WRITTEN TASK 1:
In the lithium price discussion, by how much does the first comment say global EV sales have increased?
WRITTEN TASK 2:
Continue the lithium price discussion from its final comment onward.

DOCUMENT EXTRACT:
******************************
In that time, global EV sales have increased by over 450%: https://www.iea.org/energy-system/transport/electric-vehicle...

The prevailing opinion was that lithium would stay expensive or go up even more. The price also has not stabilized and may well continue to drop; this is an in-progress update.


Prevailing opinion from whom? Certainly nobody who understands how commodity markets work.

This is all econ 101 level effects, and yet there have been so many articles in the past few years where writers are shocked at what is happening to the prices this week. Or even dumber ones where they project out battery production to 2030 and then compare that to the lithium market today and come to the conclusion that we will never be able to electrify because the lithium market isn't big enough.

I'm personally excited for the point a few years from now when all of the battery plants are online and they overshoot demand and the prices crater. It will be a short but glorious golden age for grid storage, EV startups, and so on until some of the companies go under and others consolidate and the prices come back up to a more sustainable level.


I don't find it clickbaity at all. I mean, it makes it sound like the price of lithium dropped massively, but isn't that exactly what happened?


A quick increase shortly followed by a quick decrease of about the same size is a completely different news from a quick decrease without the previous increase.

The article is quite clear on what happened, and interesting too. But the headline is clickbaity.


I think the difference is in what a drop is in regards to. A drop of a well established price indicates something has fundamentally changed to make the price go down. A drop from the peak of a large increase that is still far above the previous well established price looks more like something has fundamentally changed to make the price go up, but markets over estimated how much the price would increase. The difference is that the new price, assuming it becomes the new well established price, is lower in one situation and higher in the other. A title implying the former case when it is the latter might fall under the scope of clickbait.
******************************
EXTRACTED INFORMATION:
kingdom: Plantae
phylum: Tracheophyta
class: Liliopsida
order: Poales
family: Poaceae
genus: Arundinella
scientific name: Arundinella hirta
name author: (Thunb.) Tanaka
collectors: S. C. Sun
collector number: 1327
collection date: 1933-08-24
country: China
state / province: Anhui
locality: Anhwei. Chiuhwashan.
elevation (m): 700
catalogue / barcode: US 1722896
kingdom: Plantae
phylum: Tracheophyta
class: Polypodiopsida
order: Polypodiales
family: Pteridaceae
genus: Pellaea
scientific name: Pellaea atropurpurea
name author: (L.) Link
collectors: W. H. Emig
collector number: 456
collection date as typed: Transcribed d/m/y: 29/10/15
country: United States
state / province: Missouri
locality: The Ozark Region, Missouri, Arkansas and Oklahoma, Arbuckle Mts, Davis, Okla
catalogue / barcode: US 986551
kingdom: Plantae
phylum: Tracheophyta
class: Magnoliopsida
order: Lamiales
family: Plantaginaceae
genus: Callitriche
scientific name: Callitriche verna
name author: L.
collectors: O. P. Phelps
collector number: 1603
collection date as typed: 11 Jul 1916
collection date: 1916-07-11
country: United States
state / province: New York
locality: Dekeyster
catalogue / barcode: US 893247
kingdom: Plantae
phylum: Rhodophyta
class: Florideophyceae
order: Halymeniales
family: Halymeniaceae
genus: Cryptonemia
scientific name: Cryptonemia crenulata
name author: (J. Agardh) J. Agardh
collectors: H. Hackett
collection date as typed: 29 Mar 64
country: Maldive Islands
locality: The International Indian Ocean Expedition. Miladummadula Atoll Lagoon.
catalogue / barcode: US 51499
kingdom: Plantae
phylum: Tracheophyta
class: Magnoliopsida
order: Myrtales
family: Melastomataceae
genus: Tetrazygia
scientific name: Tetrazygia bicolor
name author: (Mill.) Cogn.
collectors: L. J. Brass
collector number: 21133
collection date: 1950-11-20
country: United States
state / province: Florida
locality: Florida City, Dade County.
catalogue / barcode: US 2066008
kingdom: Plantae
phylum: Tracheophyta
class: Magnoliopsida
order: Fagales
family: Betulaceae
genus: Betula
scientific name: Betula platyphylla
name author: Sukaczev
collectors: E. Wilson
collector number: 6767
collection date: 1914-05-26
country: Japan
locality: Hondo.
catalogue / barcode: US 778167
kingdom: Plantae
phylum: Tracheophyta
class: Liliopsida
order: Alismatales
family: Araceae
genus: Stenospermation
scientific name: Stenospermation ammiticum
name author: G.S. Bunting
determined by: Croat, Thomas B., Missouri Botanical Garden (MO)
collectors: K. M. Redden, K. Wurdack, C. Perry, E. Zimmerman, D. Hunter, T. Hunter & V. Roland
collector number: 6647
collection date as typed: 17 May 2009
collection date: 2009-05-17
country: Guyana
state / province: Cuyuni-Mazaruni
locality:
******************************
ANSWER 1:
By over 450%.

ANSWER 2:
If the price is swinging up and down constantly and there is no well established price, then that is yet another situation which seems different from the previous two and the title might be better off capturing the unsteady nature of the price.

If I make a major story that "X happened three times this year" without pointing out in the title that the historic numbers of X is 2 to 4 each year, it can be treated as a dishonest implication of some trend that doesn't exist. We know many will only read headlines and will not question the implications. This is something worth calling out even when it is over trivial matters to prevent it from being used for more serious matters.


> A drop of a well established price indicates something has fundamentally changed to make the price go down.

No it doesn't. Look at any commodity futures prices: they swing wildly for no apparent reason. Fundamentals are only loosely connected to today's prices.


Reporting change in price over the course of a year, at the end of the year, is not "clickbait" or even the least bit deceptive.


And it's back to where it was in 2018. Point of the article is commodities fluctuate


Why is the low of 2020 the right level to benchmark from?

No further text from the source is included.